Trasmissione dal Ministero del lavoro
e delle politiche sociali.

      Il Ministero del lavoro e delle politiche sociali ha trasmesso un decreto ministeriale recante variazioni di bilancio tra capitoli dello stato di previsione del medesimo Ministero, di pertinenza della Direzione generale degli ammortizzatori sociali, autorizzate, in data 6 marzo 2023, ai sensi dell'articolo 33, comma 4-quinquies, della legge 31 dicembre 2009, n. 196.

      Questo decreto è trasmesso alla V Commissione (Bilancio) e alla XI Commissione (Lavoro).

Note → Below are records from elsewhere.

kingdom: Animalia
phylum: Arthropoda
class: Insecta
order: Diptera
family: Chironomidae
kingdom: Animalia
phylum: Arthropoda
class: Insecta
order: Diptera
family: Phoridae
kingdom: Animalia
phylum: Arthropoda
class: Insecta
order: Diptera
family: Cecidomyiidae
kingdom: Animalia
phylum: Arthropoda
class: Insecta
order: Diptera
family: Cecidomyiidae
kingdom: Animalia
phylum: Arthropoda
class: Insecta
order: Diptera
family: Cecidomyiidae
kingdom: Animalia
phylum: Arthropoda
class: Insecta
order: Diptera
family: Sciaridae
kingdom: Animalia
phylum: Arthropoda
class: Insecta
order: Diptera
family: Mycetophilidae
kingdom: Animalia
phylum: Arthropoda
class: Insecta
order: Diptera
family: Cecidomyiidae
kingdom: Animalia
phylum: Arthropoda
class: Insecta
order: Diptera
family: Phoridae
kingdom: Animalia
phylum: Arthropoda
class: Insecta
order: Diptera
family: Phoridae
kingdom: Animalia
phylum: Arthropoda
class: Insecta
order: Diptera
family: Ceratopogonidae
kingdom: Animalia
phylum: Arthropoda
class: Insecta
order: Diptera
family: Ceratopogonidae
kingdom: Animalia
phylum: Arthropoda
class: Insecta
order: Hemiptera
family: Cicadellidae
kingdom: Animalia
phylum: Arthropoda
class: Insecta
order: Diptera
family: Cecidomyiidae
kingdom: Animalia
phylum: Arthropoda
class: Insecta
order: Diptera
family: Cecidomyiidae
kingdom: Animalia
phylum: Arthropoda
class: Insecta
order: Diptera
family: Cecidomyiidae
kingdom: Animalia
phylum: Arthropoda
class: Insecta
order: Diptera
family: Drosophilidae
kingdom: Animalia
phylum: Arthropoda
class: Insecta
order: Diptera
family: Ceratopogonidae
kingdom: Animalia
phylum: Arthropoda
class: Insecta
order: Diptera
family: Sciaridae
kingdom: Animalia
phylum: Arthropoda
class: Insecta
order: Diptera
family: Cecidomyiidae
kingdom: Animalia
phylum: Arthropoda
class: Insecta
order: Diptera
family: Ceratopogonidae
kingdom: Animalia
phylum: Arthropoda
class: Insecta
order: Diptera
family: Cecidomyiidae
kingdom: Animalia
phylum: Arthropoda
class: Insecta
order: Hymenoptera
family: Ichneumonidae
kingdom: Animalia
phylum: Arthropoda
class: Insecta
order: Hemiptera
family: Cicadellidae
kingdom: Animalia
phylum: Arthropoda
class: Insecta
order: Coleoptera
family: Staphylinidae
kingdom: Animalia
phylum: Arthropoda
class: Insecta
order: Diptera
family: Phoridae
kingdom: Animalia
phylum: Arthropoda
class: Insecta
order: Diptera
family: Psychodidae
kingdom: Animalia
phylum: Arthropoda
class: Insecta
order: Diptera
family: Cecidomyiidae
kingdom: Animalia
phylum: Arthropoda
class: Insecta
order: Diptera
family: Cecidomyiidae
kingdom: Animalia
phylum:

Trasmissione dal Ministero della difesa.

      Il Ministero della difesa ha trasmesso decreti ministeriali recanti variazioni di bilancio tra capitoli dello stato di previsione del medesimo Ministero, autorizzate, in data 9 marzo 2023, ai sensi dell'articolo 33, comma 4-quinquies, della legge 31 dicembre 2009, n. 196, e dell'articolo 617, comma 2, del codice di cui al decreto legislativo 15 marzo 2010, n. 66.

      Questi decreti sono trasmessi alla IV Commissione (Difesa) e alla V Commissione (Bilancio).

Trasmissione dal Ministro del lavoro
e delle politiche sociali.

      Il Ministro del lavoro e delle politiche sociali, con lettera in data 11 marzo 2023, ha trasmesso, ai sensi dell'articolo 15, comma 2, della legge 24 dicembre 2012, n. 234, la relazione concernente la procedura d'infrazione n. 2022/4024, avviata, ai sensi dell'articolo 258 del Trattato sul funzionamento dell'Unione europea, per violazione del diritto dell'Unione europea in relazione all'articolo 45, paragrafo 2, del medesimo Trattato, relativamente al reddito di cittadinanza e alla pensione di cittadinanza.

      Questa relazione è trasmessa alla XI Commissione (Lavoro), alla XII Commissione (Affari sociali) e alla XIV Commissione (Politiche dell'Unione europea).

Trasmissione dal Ministro
per i rapporti con il Parlamento.

      Il Ministro per i rapporti con il Parlamento, con lettera in data 16 marzo 2023, ha comunicato, ai sensi dell'articolo 9-bis, comma 7, della legge 21 giugno 1986, n. 317, concernente la procedura d'informazione nel settore delle regolamentazioni tecniche e delle regole relative ai servizi della società dell'informazione, che il Governo, con notifica 2023/102/I, ha attivato la predetta procedura in ordine al progetto di regola tecnica relativa allo schema di regolamento recante un decreto ministeriale concernente la modifica dell'allegato 6 – Prodotti ad azione specifica, dell'allegato 7 – Tolleranze e della tabella 1 – Elenco dei fertilizzanti idonei all'uso in agricoltura biologica dell'allegato 13 – Registro dei fertilizzanti annessi al decreto legislativo 29 aprile 2010, n. 75, recante riordino e revisione della disciplina in materia di fertilizzanti.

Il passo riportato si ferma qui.